Both DNA sequences and protein sequences can be treated as character strings. For DNA there are 4 possible letters: A, C, G, and T corresponding to the 4 bases adenine, cytosine, guanine, and thymine, respectively. For proteins there are 20 possible letters: A, C, D, E, F, G, H, I, K, L, M, N, P, Q, R, S, T, V, W, Y, each representing one of the 20 amino acids.
We provide you with some sample protein and DNA data. Place the file sequenceData.mat in your Matlab current directory. Within Matlab, type "load sequenceData"; this should create two new variables within your Matlab workspace: protein and dna. Each of these variables holds a string. Variable protein holds a string representing the amino acids for the human zinc finger protein; this data was downloaded from EBI, the European Bioinformatics Institute. Variable dna holds a string representing the bases for a portion of homo sapiens chromosome one; this data was downloaded from NCBI, the National Center for Biotechnology Information.
For most proteins that appear in, say, a mouse, there are similar proteins that appear in a rat or a cat. Although such proteins accomplish the same or similar functions, they are not identical; there are substitutions, insertions, and deletions of amino acids. There are corresponding substitutions, insertions, and deletions in the portions of the DNA that encode the information a cell uses to build the proteins.
If a new protein is discovered then one way to determine the protein's likely function is to explore a database of existing proteins to find one with a similar sequence of letters. The fact that there are substitutions, insertions, and deletions can make this search difficult.
For this problem, you are to write a simple tool for finding substrings similar to a query string within a longer data string. Solving this problem in full generality requires the use of Dynamic Programming, an algorithm design technique that is studied in CS482; thus, for CS100M, we restrict our definition of similar to allow just substitutions---no insertions and no deletions.
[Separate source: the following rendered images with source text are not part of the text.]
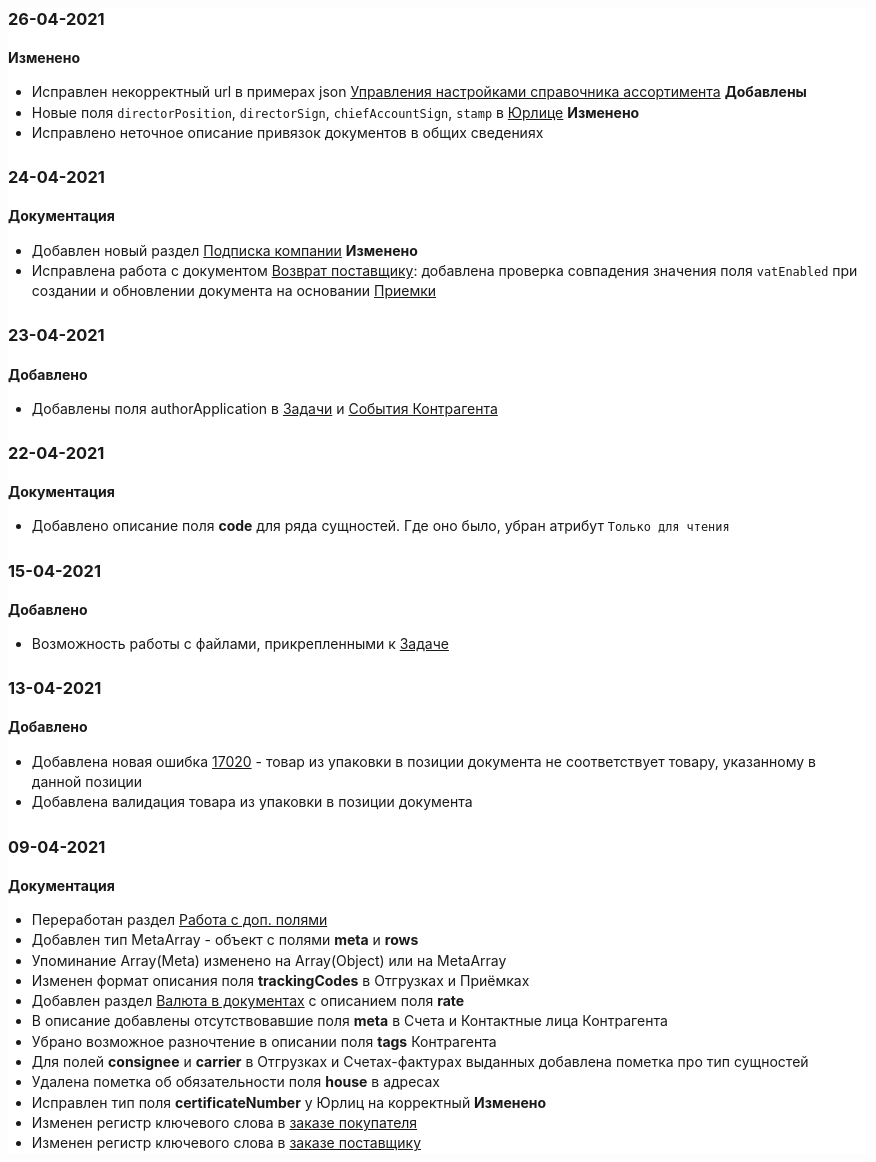 ### 26-04-2021
**Изменено**
- Исправлен некорректный url в примерах json [Управления настройками справочника ассортимента](#/dictionaries/assortment#3-poluchit-nastrojki-spravochnika-tovarov)
**Добавлены**
- Новые поля `directorPosition`, `directorSign`, `chiefAccountSign`, `stamp` в [Юрлице](#/dictionaries/organization#2-yurlico)
**Изменено**
- Исправлено неточное описание привязок документов в общих сведениях

### 24-04-2021
**Документация**
- Добавлен новый раздел [Подписка компании](#/dictionaries/companysubscription#2-podpiska-kompanii)
**Изменено**
- Исправлена работа с документом [Возврат поставщику](#/documents/purchase-return#2-vozvrat-postavshiku):
  добавлена проверка совпадения значения поля `vatEnabled` при создании и обновлении документа на основании [Приемки](#/documents/supply#2-priemka)

### 23-04-2021
**Добавлено**
- Добавлены поля authorApplication в [Задачи](#/dictionaries/task#2-zadacha) и [События Контрагента](#/dictionaries/counterparty#5-sobytiya-kontragenta)

### 22-04-2021
**Документация**
- Добавлено описание поля **code** для ряда сущностей. Где оно было, убран атрибут `Только для чтения`

### 15-04-2021
**Добавлено**
- Возможность работы с файлами, прикрепленными к [Задаче](#/dictionaries/task#2-zadacha)

### 13-04-2021
**Добавлено**
- Добавлена новая ошибка [17020](#/errors#3-kody-oshibok-dlya-dokumentov) - товар из упаковки в позиции документа не соответствует товару, указанному в данной позиции
- Добавлена валидация товара из упаковки в позиции документа

### 09-04-2021
**Документация**
- Переработан раздел [Работа с доп. полями](#/general#3-rabota-s-dopolnitelnymi-polyami)
- Добавлен тип MetaArray - объект с полями **meta** и **rows**
- Упоминание Array(Meta) изменено на Array(Object) или на MetaArray
- Изменен формат описания поля **trackingCodes** в Отгрузках и Приёмках
- Добавлен раздел [Валюта в документах](#/documents/common-info#3-valyuta-v-dokumentah) с описанием поля **rate**
- В описание добавлены отсутствовавшие поля **meta** в Счета и Контактные лица Контрагента
- Убрано возможное разночтение в описании поля **tags** Контрагента
- Для полей **consignee** и **carrier** в Отгрузках и Счетах-фактурах выданных добавлена пометка про тип сущностей
- Удалена пометка об обязательности поля **house** в адресах
- Исправлен тип поля **certificateNumber** у Юрлиц на корректный
**Изменено**
- Изменен регистр ключевого слова в [заказе покупателя](#/documents/customerOrder#2-zakaz-pokupatelya)
- Изменен регистр ключевого слова в [заказе поставщику](#/documents/purchaseOrder#2-zakaz-postavshiku)
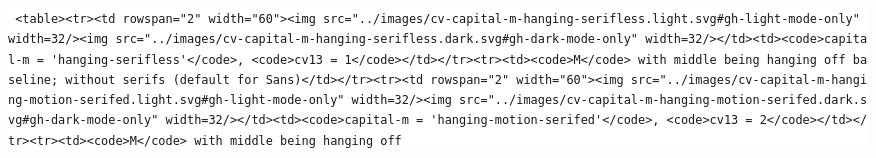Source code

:      <table><tr><td rowspan="2" width="60"><img src="../images/cv-capital-m-hanging-serifless.light.svg#gh-light-mode-only" width=32/><img src="../images/cv-capital-m-hanging-serifless.dark.svg#gh-dark-mode-only" width=32/></td><td><code>capital-m = 'hanging-serifless'</code>, <code>cv13 = 1</code></td></tr><tr><td><code>M</code> with middle being hanging off baseline; without serifs (default for Sans)</td></tr><tr><td rowspan="2" width="60"><img src="../images/cv-capital-m-hanging-motion-serifed.light.svg#gh-light-mode-only" width=32/><img src="../images/cv-capital-m-hanging-motion-serifed.dark.svg#gh-dark-mode-only" width=32/></td><td><code>capital-m = 'hanging-motion-serifed'</code>, <code>cv13 = 2</code></td></tr><tr><td><code>M</code> with middle being hanging off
Write a function called partialMatches. Its arguments should be (1) a data string, (2) a query string, and (3) a number indicating the maximum number of substitutions (i.e., single-letter mismatches) allowed. The function should return a vector with one entry for each legal match found; each such entry should indicate the location of the start of the match. For example, partialMatches('mathematics','mat',0) should return [1, 6] and partialMatches('mathematics','mat',3) should return [1,2,3,4,5,6,7,8,9]. For another example, partialMatches('mathematics','matter', k) should return the zero-length vector for k = 0 and 1, and should return the vector [1] for k = 2. You should not need to use any of the Matlab string functions; in particular, do not use findstr or strrep or any of the functions related to regular expressions. The goal here is to practice working with vectors rather than to look up string functions in the Matlab documentation.
Write an additional function, plotMatchData, that uses your function partialMatches to explore the protein sequence and the DNA sequence that can be loaded from sequenceData.mat as explained above. The function plotMatchData(data,query) is to create a plot showing the number of matches found as a function of the maximum number of substitutions (mismatches) allowed. You should plot the data for 0, 1, 2, or 3 mismatches. Try your function on plotMatchData(protein,'WEAVE') and on plotMatchData(dna,'GAGACAT').